The older writing was first noticed by Pierre Allix, a Protestant pastor. Jean Boivin, a French scholar, made the first extracts of various readings of the codex (under the notation of Paris 9) to Ludolph Küster, who published Mill's New Testament in 1710. In 1834–1835 potassium ferricyanide was used to bring out faded or eradicated ink. The vellum defaced from green and blue to black and brown.

The first collation of the New Testament was made in 1716 by Johann Jakob Wettstein for Richard Bentley, who intended to prepare a new edition of the Novum Testamentum Graece. According to Bentley's correspondence, it took two hours to read one page, and Bentley paid Wettstein £50. This collation was used by Wettstein in his own Greek New Testament of 1751–1752. Wettstein also made the first description of the codex. Wettstein only occasionally examined the text of the Old Testament but he did not published them. Various editors made occasional extracts from the manuscript but Tischendorf was the first who read it completely (Old and New Testament). Tischendorf gained an international reputation when he published the Greek New Testament text in 1843 and the Old Testament in 1845:

Tischendorf, Codex Ephraemi Syri rescriptus, sive Fragmenta Novi Testamenti, Leipzig 1843
Tischendorf, Codex Ephraemi Syri rescriptus, sive Fragmenta Veteris Testamenti, Leipzig 1845.
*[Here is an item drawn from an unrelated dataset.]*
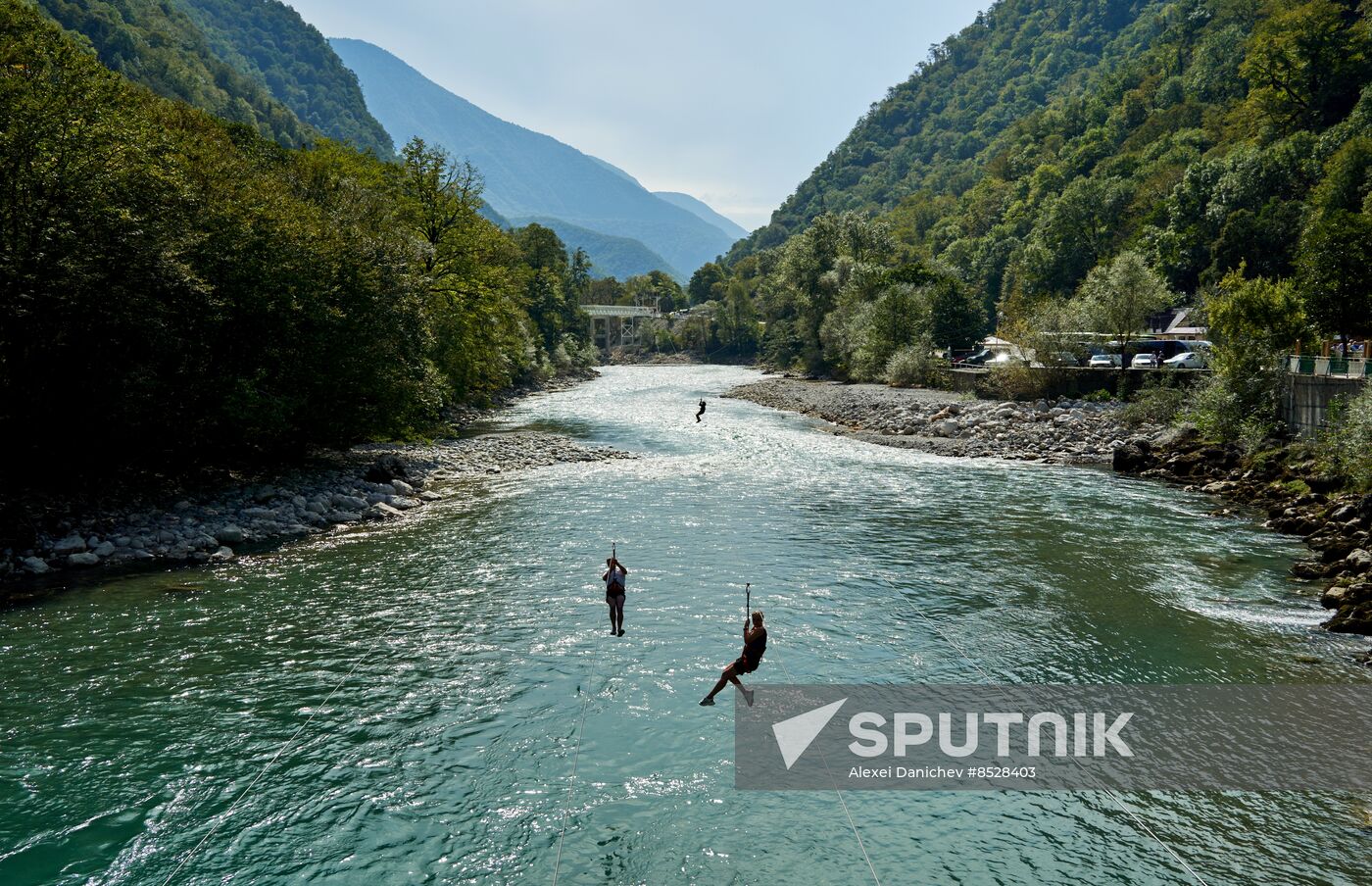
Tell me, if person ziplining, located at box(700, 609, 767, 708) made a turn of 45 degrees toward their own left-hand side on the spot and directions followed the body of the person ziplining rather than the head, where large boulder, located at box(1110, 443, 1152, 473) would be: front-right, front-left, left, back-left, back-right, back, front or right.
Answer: back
Because Tischendorf worked by eye alone, his deciphering of the palimpsest's text was less than perfect. The torn condition of many folios, and the ghostly traces of the text overlaid by the later one, made the decipherment an extremely difficult task. Even with modern aids like ultra-violet photography, not all the text is securely legible. Robert W. Lyon published a list of corrections of Tischendorf's edition in 1959. This was also an imperfect work.

According to Edward Miller (1886) codices "B and probably א were procured under the dark gloom of Asian ascendency; A and C in the light of the most intellectual period of the early Church" (B – Vaticanus, א – Sinaiticus, A – Alexandrinus, C – Ephraemi Rescriptus).
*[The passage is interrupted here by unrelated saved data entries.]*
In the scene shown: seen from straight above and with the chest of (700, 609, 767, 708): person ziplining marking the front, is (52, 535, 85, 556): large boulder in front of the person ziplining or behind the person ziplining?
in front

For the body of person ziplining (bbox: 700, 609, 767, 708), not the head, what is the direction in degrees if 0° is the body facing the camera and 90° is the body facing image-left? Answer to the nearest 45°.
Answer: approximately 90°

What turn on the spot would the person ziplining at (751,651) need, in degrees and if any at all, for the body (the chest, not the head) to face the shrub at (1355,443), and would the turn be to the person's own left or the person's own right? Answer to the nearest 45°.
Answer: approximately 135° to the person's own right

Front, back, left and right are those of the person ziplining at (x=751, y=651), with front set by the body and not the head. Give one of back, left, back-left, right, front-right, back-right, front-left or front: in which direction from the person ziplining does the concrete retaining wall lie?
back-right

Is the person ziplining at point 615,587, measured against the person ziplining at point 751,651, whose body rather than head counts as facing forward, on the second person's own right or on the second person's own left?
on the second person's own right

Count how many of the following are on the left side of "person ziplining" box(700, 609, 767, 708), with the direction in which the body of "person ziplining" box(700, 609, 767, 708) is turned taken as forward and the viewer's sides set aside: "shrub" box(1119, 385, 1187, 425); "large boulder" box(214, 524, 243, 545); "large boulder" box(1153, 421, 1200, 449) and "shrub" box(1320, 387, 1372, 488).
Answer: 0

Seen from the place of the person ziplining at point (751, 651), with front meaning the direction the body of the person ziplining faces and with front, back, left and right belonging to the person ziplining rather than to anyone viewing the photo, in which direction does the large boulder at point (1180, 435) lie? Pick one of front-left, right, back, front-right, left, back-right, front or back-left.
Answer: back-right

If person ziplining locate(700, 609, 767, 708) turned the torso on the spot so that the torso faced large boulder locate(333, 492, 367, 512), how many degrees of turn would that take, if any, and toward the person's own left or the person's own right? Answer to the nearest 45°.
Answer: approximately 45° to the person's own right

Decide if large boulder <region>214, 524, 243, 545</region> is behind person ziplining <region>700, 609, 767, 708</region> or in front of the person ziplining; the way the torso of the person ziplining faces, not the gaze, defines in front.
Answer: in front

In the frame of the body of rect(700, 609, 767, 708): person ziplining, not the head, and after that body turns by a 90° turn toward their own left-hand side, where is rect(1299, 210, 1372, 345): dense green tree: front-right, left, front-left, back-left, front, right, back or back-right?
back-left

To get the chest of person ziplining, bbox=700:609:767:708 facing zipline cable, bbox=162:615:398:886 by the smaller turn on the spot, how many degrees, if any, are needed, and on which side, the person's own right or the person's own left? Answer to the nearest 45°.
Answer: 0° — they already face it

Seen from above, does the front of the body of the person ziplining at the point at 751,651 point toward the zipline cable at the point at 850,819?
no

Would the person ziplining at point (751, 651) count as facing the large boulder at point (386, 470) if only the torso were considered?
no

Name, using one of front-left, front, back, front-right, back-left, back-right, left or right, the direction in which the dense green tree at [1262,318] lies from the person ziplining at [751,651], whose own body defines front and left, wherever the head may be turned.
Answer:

According to Frederic Kenyon "the original manuscript contained the whole Greek Bible, but only scattered leaves of it were used by the scribe of St. Ephraem's works, and the rest was probably destroyed".

Swete examined only the text of the Old Testament. According to him the original order of the Old Testament cannot be reconstructed; the scribe who converted the manuscript into a palimpsest used the leaves for his new text without regard to their original arrangement. The original manuscript was not a single volume.

The manuscript is cited in all critical editions of the Greek New Testament (UBS3, UBS4, NA26, NA27). In NA27 it belongs to the witnesses consistently cited of the first order. Even readings of correctors (C1, C2, and C3) are regularly cited in critical editions (as in Sinaiticus, Vaticanus, Bezae, and Claromontanus).